Donc l’expérience de cinq décennies de la production du film au Maroc, et à travers les débats et les parti-pris de toutes sortes et les décisions prises, on a pu ériger un « système » local pour pouvoir permettre à ceux qui le désirent de réaliser un long-métrage. C’est ce passage obligé par le court-métrage. Il a été instauré à partir de 1995  lors de la quatrième édition du festival national du film. Une édition tangéroise qui fut à l’origine d’une bonne partie de notre cinématographique actuelle. Elle a abouti vers l’année 2005 à ce mécanisme de passage par la réalisation de trois court-métrages pour prétendre à la carte professionnelle qui permet de réaliser un long-métrage.

A vrai dire, cela a du bon et du mauvais comme on a pu le constater  des années après. Dans tous les cas, cela a permis l’éclosion de noms et la réalisation d’un grand nombre de films.  C’est un fait qu’on ne peut nier.
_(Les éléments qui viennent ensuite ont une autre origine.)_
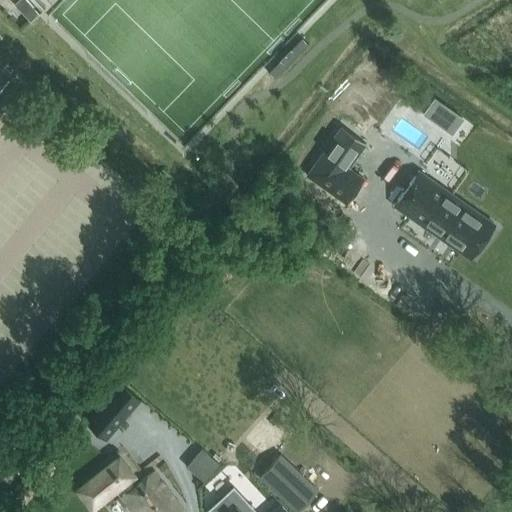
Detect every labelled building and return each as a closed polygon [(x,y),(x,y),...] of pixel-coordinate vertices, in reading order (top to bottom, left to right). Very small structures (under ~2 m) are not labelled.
[(0,113),(22,87),(7,74),(0,82),(0,113)] [(450,135),(462,118),(433,98),(422,114),(450,135)] [(341,126),(306,174),(346,204),(364,179),(348,168),(365,143),(341,126)] [(494,224),(489,220),(418,170),(394,205),(470,258),(494,224)] [(106,440),(140,399),(139,399),(119,382),(120,382),(119,381),(84,422),(85,422),(85,421),(105,439),(106,440)] [(121,427),(149,462),(178,439),(150,404),(121,427)] [(198,476),(211,460),(194,446),(181,462),(198,476)] [(293,511),(298,511),(318,492),(279,454),(257,477),(293,511)] [(184,511),(153,472),(135,486),(131,480),(135,476),(121,458),(88,484),(101,502),(122,486),(126,492),(123,495),(135,511),(184,511)] [(233,486),(205,511),(254,511),(256,511),(233,486)]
Mais la grande question demeure telle quelle : est-ce qu’on a pu enfin réaliser le cinéma qu’on voilait, qu’on espérait? Est-ce que ces films, ces premiers long-métrages ont pu satisfaire la condition impérative de l’art et du culturel? Sont-ils des œuvres de création tel qu’on l’a souhaité? La réponse n’est pas facile, ça hésite entre le positif et le négatif. Pour y voir un peu clair, faisons une petite analyse historique brève des faits.

En 1995 et dans cette même édition tangéroise du FNF,  des jeunes Européens d’origine marocaine ont eu la possibilité de montrer leurs court-métrages. Ils étaient de bonne facture et auguraient d’un talent visible. On y a vu la possibilité de l’émergence d’un cinéma marocain avec du sang nouveau susceptible de le faire accéder au reste du monde. Ce fut un grand espoir relevé.

Mais après vingt ans, il s’est avéré que c’était une bonne dose de fraîcheur, un ensemble de talents dispersés qui ont pu participer à accroitre le nombre de films produits. La plupart des ces réalisateurs n’ont pu relaisser leur long-métrage qu’après bien des années. Et les sujets de leurs films traitaient en majeure partie des problèmes de l’émigration. Dans ces films la touche du producteur étranger (européen était bien visible. Ces caractéristiques vont imprégner ces films des réalisateurs binationaux).

Ce fait a occulté une autre réalité. Cette même édition de 1995 a vu la participation de plusieurs réalisateurs maroco-marocains qui avaient un vari talent et qui vont eux aussi accroître le nombre de film dans notre cinéma par la suite. Du coup, on a pu constater qu’il n’y a aucune différence entre le cinéma des uns et des autres. Un cinéma qui se respecte, qui lutte pour être meilleur, pour avoir une place. Rien de plus.

Or la grande question de la qualité,  de l’accès aux œuvres à proprement parler reste toujours d’actualité. Bien sûr, la plupart des films sortis depuis ont une facture artistique ou prétendent l’avoir. Ils « traitent » de la réalité et des enjeux sociaux, politiques…

Or, actuellement, une autre réalité qui dérange a été mise en place et qui a profité de cette aubaine des 3 courts-métrages. On dirait que les choses on échappé au contrôle. On observe la sortie de films qui ont un « aspect » de téléfilm ou empruntent aux canaux des sitcoms et des séries leur « esthétique »  et leurs sujets. Du comique, du social à la sauce télévisuelle très évidente.

Il est normal de voir une bonne partie des films sélectionnés lors des éditions du FNF. C’est un constat négatif. Que faire alors ? Récupérer l’idée première d’un cinéma à l’égal des espoirs de tout un pays. La question est  urgente et plus vive que jamais.